Provenance:
Private Collection, New York
References:
Peter Hastings Falk, Who Was Who in American Art (Connecticut: Sound View Press, 1999)
Judith Hansen O'Toole, Different Views in Hudson River School Paintings (Columbia University Press, New York 2005)
William Sanford Mason born in Providence, Rhode Island in 1824 after his father, the artist Sanford Mason, moved there to establish himself as a portrait painter. William spent most of his career in Philadelphia as well as Lancaster County but traveled in other eastern cities including Boston. He gained such a positive reputation that he was commissioned by the residents of the town of Columbia, Pennsylvania in 1855 to paint their prosperous town.

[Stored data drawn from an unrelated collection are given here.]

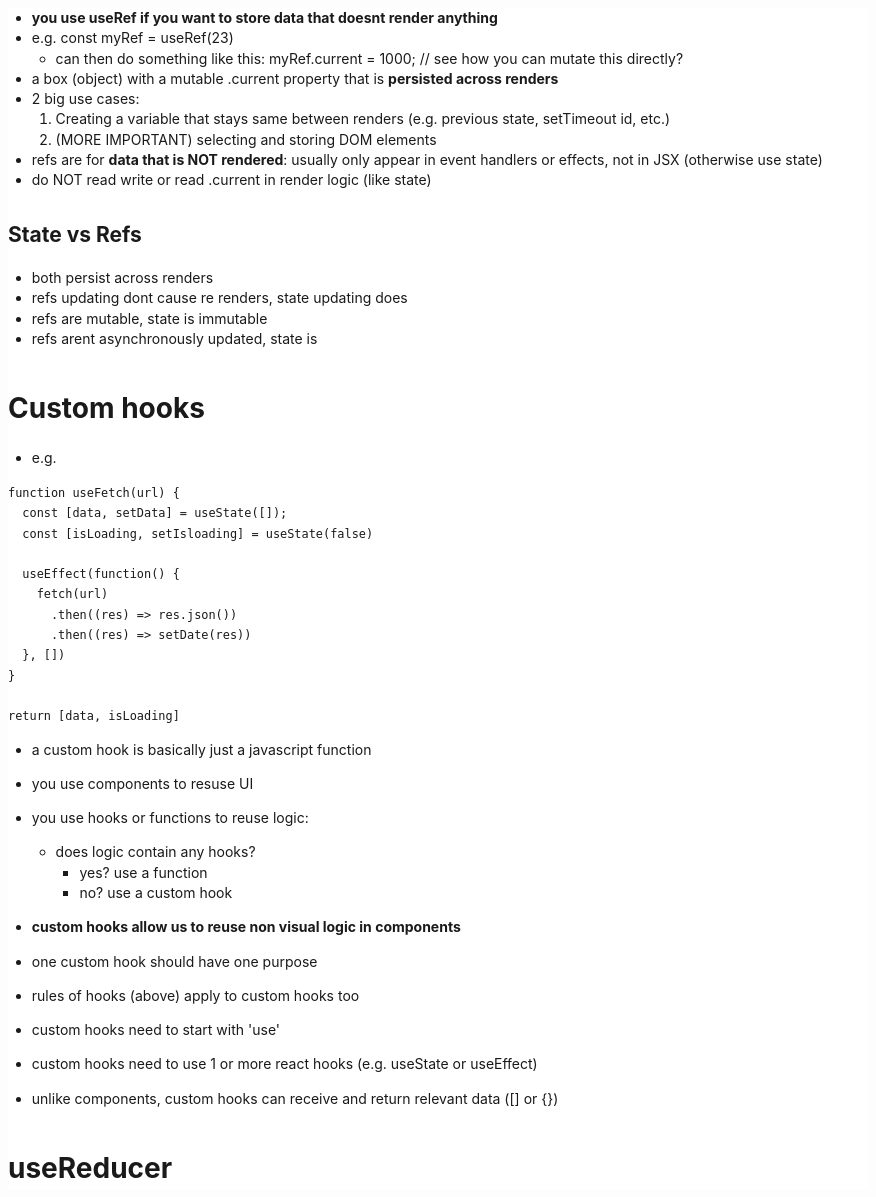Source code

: - **you use useRef if you want to store data that doesnt render anything**
- e.g. const myRef = useRef(23)
  - can then do something like this: myRef.current = 1000; // see how you can mutate this directly?
- a box (object) with a mutable .current property that is **persisted across renders**
- 2 big use cases:
  1. Creating a variable that stays same between renders (e.g. previous state, setTimeout id, etc.)
  2. (MORE IMPORTANT) selecting and storing DOM elements
- refs are for **data that is NOT rendered**: usually only appear in event handlers or effects, not in JSX (otherwise use state)
- do NOT read write or read .current in render logic (like state)

## State vs Refs

- both persist across renders
- refs updating dont cause re renders, state updating does
- refs are mutable, state is immutable
- refs arent asynchronously updated, state is

# Custom hooks

- e.g.

```
function useFetch(url) {
  const [data, setData] = useState([]);
  const [isLoading, setIsloading] = useState(false)

  useEffect(function() {
    fetch(url)
      .then((res) => res.json())
      .then((res) => setDate(res))
  }, [])
}

return [data, isLoading]
```

- a custom hook is basically just a javascript function
- you use components to resuse UI
- you use hooks or functions to reuse logic:
  - does logic contain any hooks?
    - yes? use a function
    - no? use a custom hook
- **custom hooks allow us to reuse non visual logic in components**
- one custom hook should have one purpose
- rules of hooks (above) apply to custom hooks too

- custom hooks need to start with 'use'
- custom hooks need to use 1 or more react hooks (e.g. useState or useEffect)
- unlike components, custom hooks can receive and return relevant data ([] or {})

# useReducer
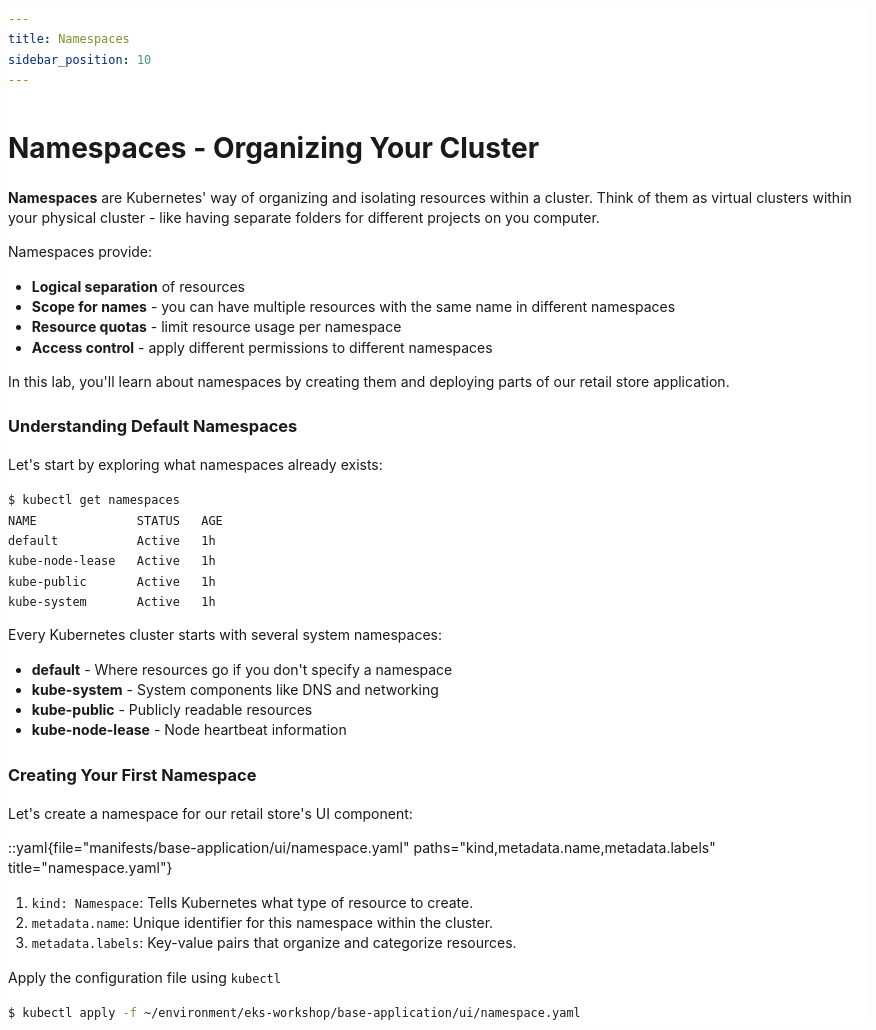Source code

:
```yaml
---
title: Namespaces
sidebar_position: 10
---
```


# Namespaces - Organizing Your Cluster

**Namespaces** are Kubernetes' way of organizing and isolating resources within a cluster. Think of them as virtual clusters within your physical cluster - like having separate folders for different projects on you computer.

Namespaces provide:
- **Logical separation** of resources
- **Scope for names** - you can have multiple resources with the same name in different namespaces
- **Resource quotas** - limit resource usage per namespace
- **Access control** - apply different permissions to different namespaces

In this lab, you'll learn about namespaces by creating them and deploying parts of our retail store application.

### Understanding Default Namespaces

Let's start by exploring what namespaces already exists:

```bash
$ kubectl get namespaces
NAME              STATUS   AGE
default           Active   1h
kube-node-lease   Active   1h
kube-public       Active   1h
kube-system       Active   1h
```
Every Kubernetes cluster starts with several system namespaces:

- **default** - Where resources go if you don't specify a namespace
- **kube-system** - System components like DNS and networking
- **kube-public** - Publicly readable resources
- **kube-node-lease** - Node heartbeat information

### Creating Your First Namespace
Let's create a namespace for our retail store's UI component:

::yaml{file="manifests/base-application/ui/namespace.yaml" paths="kind,metadata.name,metadata.labels" title="namespace.yaml"}

1. `kind: Namespace`: Tells Kubernetes what type of resource to create.
2. `metadata.name`: Unique identifier for this namespace within the cluster.
3. `metadata.labels`: Key-value pairs that organize and categorize resources.

Apply the configuration file using `kubectl`
```bash
$ kubectl apply -f ~/environment/eks-workshop/base-application/ui/namespace.yaml
```
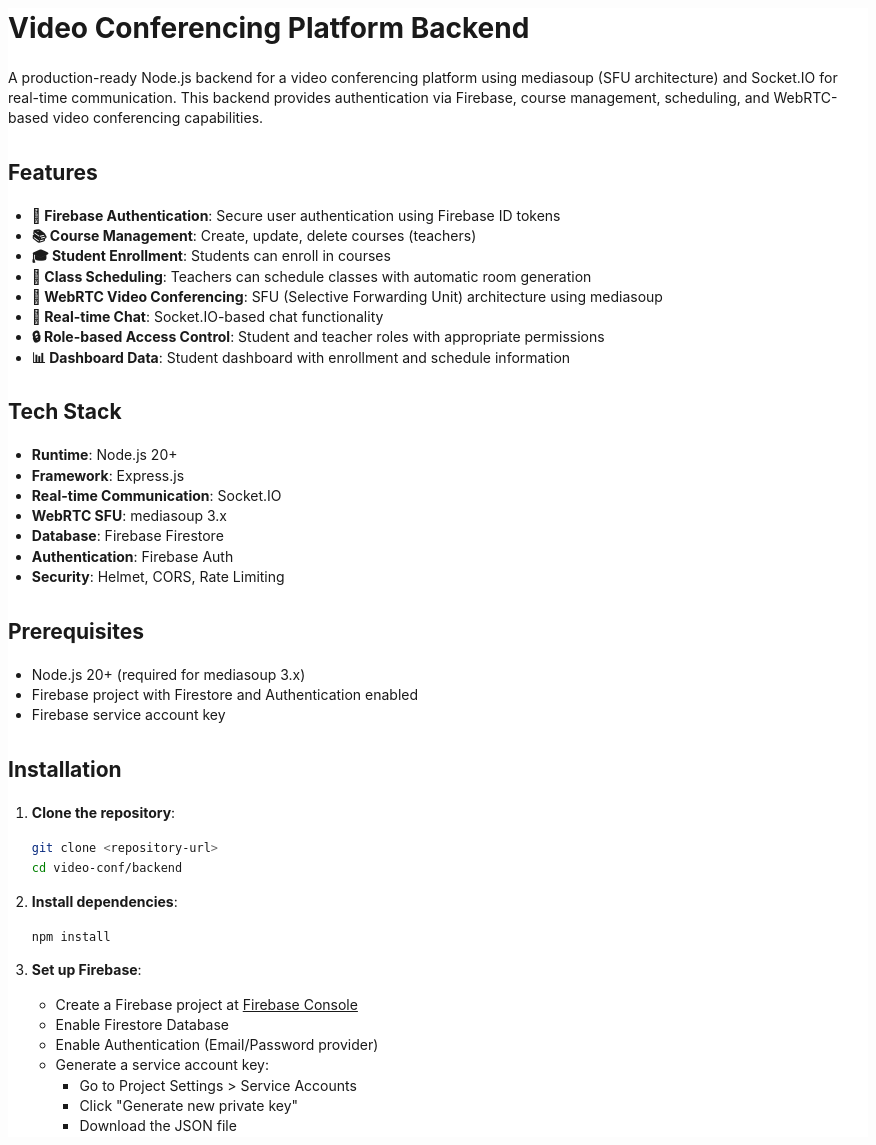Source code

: # Video Conferencing Platform Backend

A production-ready Node.js backend for a video conferencing platform using mediasoup (SFU architecture) and Socket.IO for real-time communication. This backend provides authentication via Firebase, course management, scheduling, and WebRTC-based video conferencing capabilities.

## Features

- **🔐 Firebase Authentication**: Secure user authentication using Firebase ID tokens
- **📚 Course Management**: Create, update, delete courses (teachers)
- **🎓 Student Enrollment**: Students can enroll in courses
- **📅 Class Scheduling**: Teachers can schedule classes with automatic room generation
- **🎥 WebRTC Video Conferencing**: SFU (Selective Forwarding Unit) architecture using mediasoup
- **💬 Real-time Chat**: Socket.IO-based chat functionality
- **🔒 Role-based Access Control**: Student and teacher roles with appropriate permissions
- **📊 Dashboard Data**: Student dashboard with enrollment and schedule information

## Tech Stack

- **Runtime**: Node.js 20+
- **Framework**: Express.js
- **Real-time Communication**: Socket.IO
- **WebRTC SFU**: mediasoup 3.x
- **Database**: Firebase Firestore
- **Authentication**: Firebase Auth
- **Security**: Helmet, CORS, Rate Limiting

## Prerequisites

- Node.js 20+ (required for mediasoup 3.x)
- Firebase project with Firestore and Authentication enabled
- Firebase service account key

## Installation

1. **Clone the repository**:
   ```bash
   git clone <repository-url>
   cd video-conf/backend
   ```

2. **Install dependencies**:
   ```bash
   npm install
   ```

3. **Set up Firebase**:
   - Create a Firebase project at [Firebase Console](https://console.firebase.google.com/)
   - Enable Firestore Database
   - Enable Authentication (Email/Password provider)
   - Generate a service account key:
     - Go to Project Settings > Service Accounts
     - Click "Generate new private key"
     - Download the JSON file
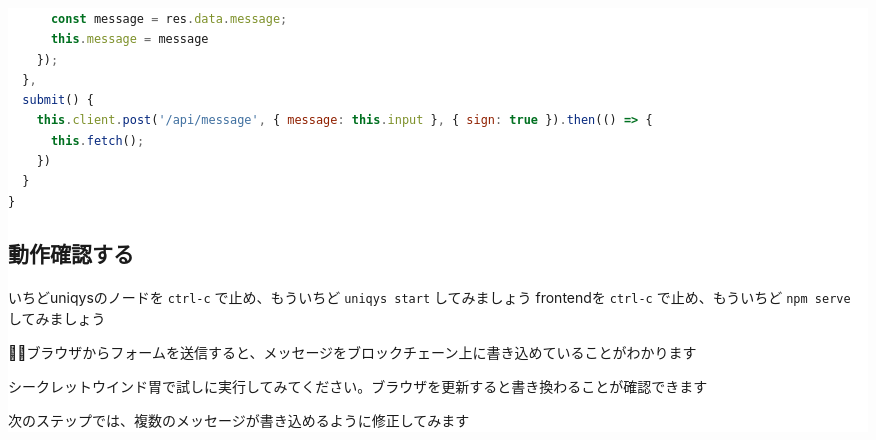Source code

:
 ```js
      const message = res.data.message;
      this.message = message
    });
  },
  submit() {
    this.client.post('/api/message', { message: this.input }, { sign: true }).then(() => {
      this.fetch();
    })
  }
}
```

## 動作確認する

いちどuniqysのノードを `ctrl-c` で止め、もういちど `uniqys start` してみましょう
frontendを `ctrl-c` で止め、もういちど `npm serve` してみましょう

ブラウザからフォームを送信すると、メッセージをブロックチェーン上に書き込めていることがわかります

シークレットウインド胃で試しに実行してみてください。ブラウザを更新すると書き換わることが確認できます

次のステップでは、複数のメッセージが書き込めるように修正してみます
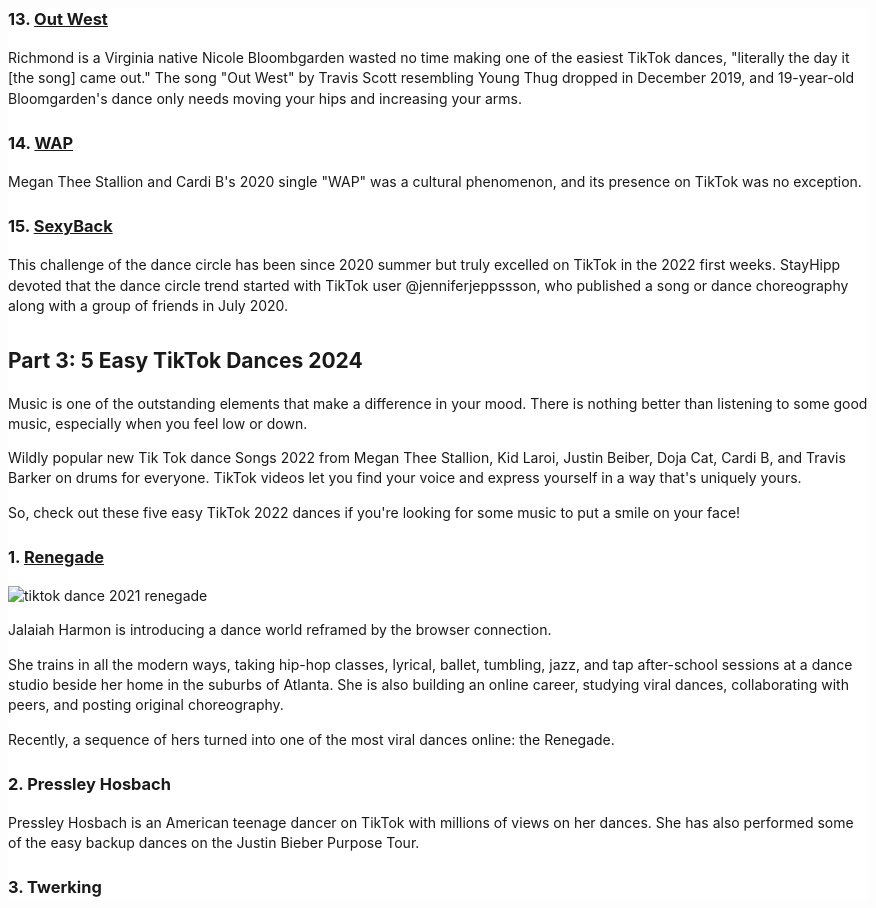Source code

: ### 13. [Out West](https://www.tiktok.com/music/OUT-WEST-6774605705132428038)

Richmond is a Virginia native Nicole Bloombgarden wasted no time making one of the easiest TikTok dances, "literally the day it \[the song\] came out." The song "Out West" by Travis Scott resembling Young Thug dropped in December 2019, and 19-year-old Bloomgarden's dance only needs moving your hips and increasing your arms.

### 14. [WAP](https://www.tiktok.com/music/WAP-Megan-Thee-Stallion-6858616259425225478)

Megan Thee Stallion and Cardi B's 2020 single "WAP" was a cultural phenomenon, and its presence on TikTok was no exception.

### 15. [SexyBack](https://www.tiktok.com/music/SexyBack-6696418458814384129)

This challenge of the dance circle has been since 2020 summer but truly excelled on TikTok in the 2022 first weeks. StayHipp devoted that the dance circle trend started with TikTok user @jenniferjeppssson, who published a song or dance choreography along with a group of friends in July 2020.

## Part 3: 5 Easy TikTok Dances 2024

Music is one of the outstanding elements that make a difference in your mood. There is nothing better than listening to some good music, especially when you feel low or down.

Wildly popular new Tik Tok dance Songs 2022 from Megan Thee Stallion, Kid Laroi, Justin Beiber, Doja Cat, Cardi B, and Travis Barker on drums for everyone. TikTok videos let you find your voice and express yourself in a way that's uniquely yours.

So, check out these five easy TikTok 2022 dances if you're looking for some music to put a smile on your face!

### 1. [Renegade](https://www.youtube.com/watch?v=L2046dlkjQQ)

![tiktok dance 2021 renegade](https://images.wondershare.com/filmora/article-images/2021/tiktok-dance-renegade.jpg)

Jalaiah Harmon is introducing a dance world reframed by the browser connection.

She trains in all the modern ways, taking hip-hop classes, lyrical, ballet, tumbling, jazz, and tap after-school sessions at a dance studio beside her home in the suburbs of Atlanta. She is also building an online career, studying viral dances, collaborating with peers, and posting original choreography.

Recently, a sequence of hers turned into one of the most viral dances online: the Renegade.

### 2. Pressley Hosbach

Pressley Hosbach is an American teenage dancer on TikTok with millions of views on her dances. She has also performed some of the easy backup dances on the Justin Bieber Purpose Tour.

### 3. Twerking
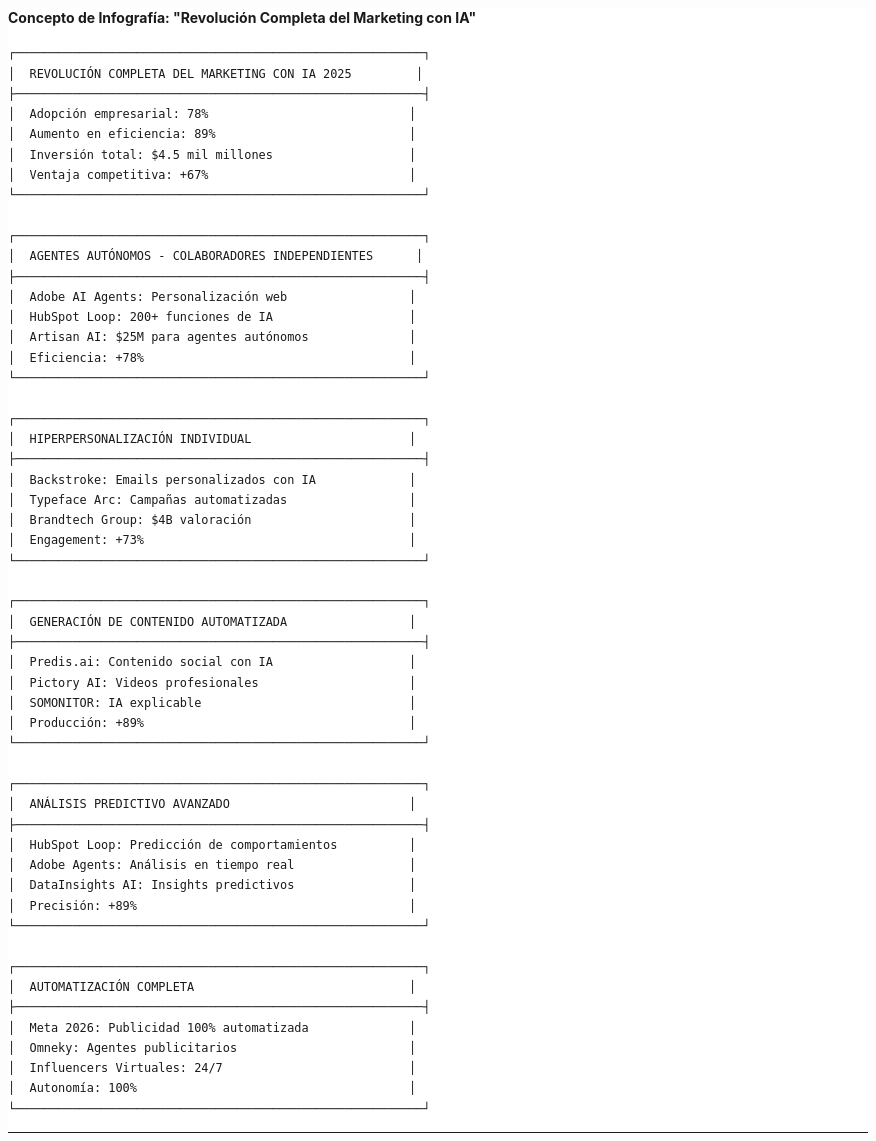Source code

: **Concepto de Infografía: "Revolución Completa del Marketing con IA"**

```
┌─────────────────────────────────────────────────────────┐
│  REVOLUCIÓN COMPLETA DEL MARKETING CON IA 2025         │
├─────────────────────────────────────────────────────────┤
│  Adopción empresarial: 78%                            │
│  Aumento en eficiencia: 89%                           │
│  Inversión total: $4.5 mil millones                   │
│  Ventaja competitiva: +67%                            │
└─────────────────────────────────────────────────────────┘

┌─────────────────────────────────────────────────────────┐
│  AGENTES AUTÓNOMOS - COLABORADORES INDEPENDIENTES      │
├─────────────────────────────────────────────────────────┤
│  Adobe AI Agents: Personalización web                 │
│  HubSpot Loop: 200+ funciones de IA                   │
│  Artisan AI: $25M para agentes autónomos              │
│  Eficiencia: +78%                                     │
└─────────────────────────────────────────────────────────┘

┌─────────────────────────────────────────────────────────┐
│  HIPERPERSONALIZACIÓN INDIVIDUAL                      │
├─────────────────────────────────────────────────────────┤
│  Backstroke: Emails personalizados con IA             │
│  Typeface Arc: Campañas automatizadas                 │
│  Brandtech Group: $4B valoración                      │
│  Engagement: +73%                                     │
└─────────────────────────────────────────────────────────┘

┌─────────────────────────────────────────────────────────┐
│  GENERACIÓN DE CONTENIDO AUTOMATIZADA                 │
├─────────────────────────────────────────────────────────┤
│  Predis.ai: Contenido social con IA                   │
│  Pictory AI: Videos profesionales                     │
│  SOMONITOR: IA explicable                             │
│  Producción: +89%                                     │
└─────────────────────────────────────────────────────────┘

┌─────────────────────────────────────────────────────────┐
│  ANÁLISIS PREDICTIVO AVANZADO                         │
├─────────────────────────────────────────────────────────┤
│  HubSpot Loop: Predicción de comportamientos          │
│  Adobe Agents: Análisis en tiempo real                │
│  DataInsights AI: Insights predictivos                │
│  Precisión: +89%                                      │
└─────────────────────────────────────────────────────────┘

┌─────────────────────────────────────────────────────────┐
│  AUTOMATIZACIÓN COMPLETA                              │
├─────────────────────────────────────────────────────────┤
│  Meta 2026: Publicidad 100% automatizada              │
│  Omneky: Agentes publicitarios                        │
│  Influencers Virtuales: 24/7                          │
│  Autonomía: 100%                                      │
└─────────────────────────────────────────────────────────┘
```

---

William was known for figural work inspired by ancient and modern literature as well as historical portraits and genre scenes. His paintings were richly detailed and lushly expressive because of his fully realized compositions. The present work, Afternoon Rest, is typical of his genre paintings - figures in the foreground carefully framed by the elements of their surroundings that themselves are part of an expansive landscape. The seated figure is looking and listening patiently as the more reposed figure is possibly speaking of the approaching rain in the distance. This reposed figure was placed in a position that is parallel with the curved wooden fence while the seated figure is anchored to the vertical tilt of the main tree that is in front of the nearby farm house. The warm wheat tones are carried into her top garment and serve as a complementary juxtaposition to the darker, cooler stormy sky beyond.
William Sanford Mason's works can be found in the following prestigious collections: Museum of Fine Arts, Boston, Boston, MA; Redwood Library and Athenaeum, Newport, RI; and the Yale University Art Gallery, New Haven, CT.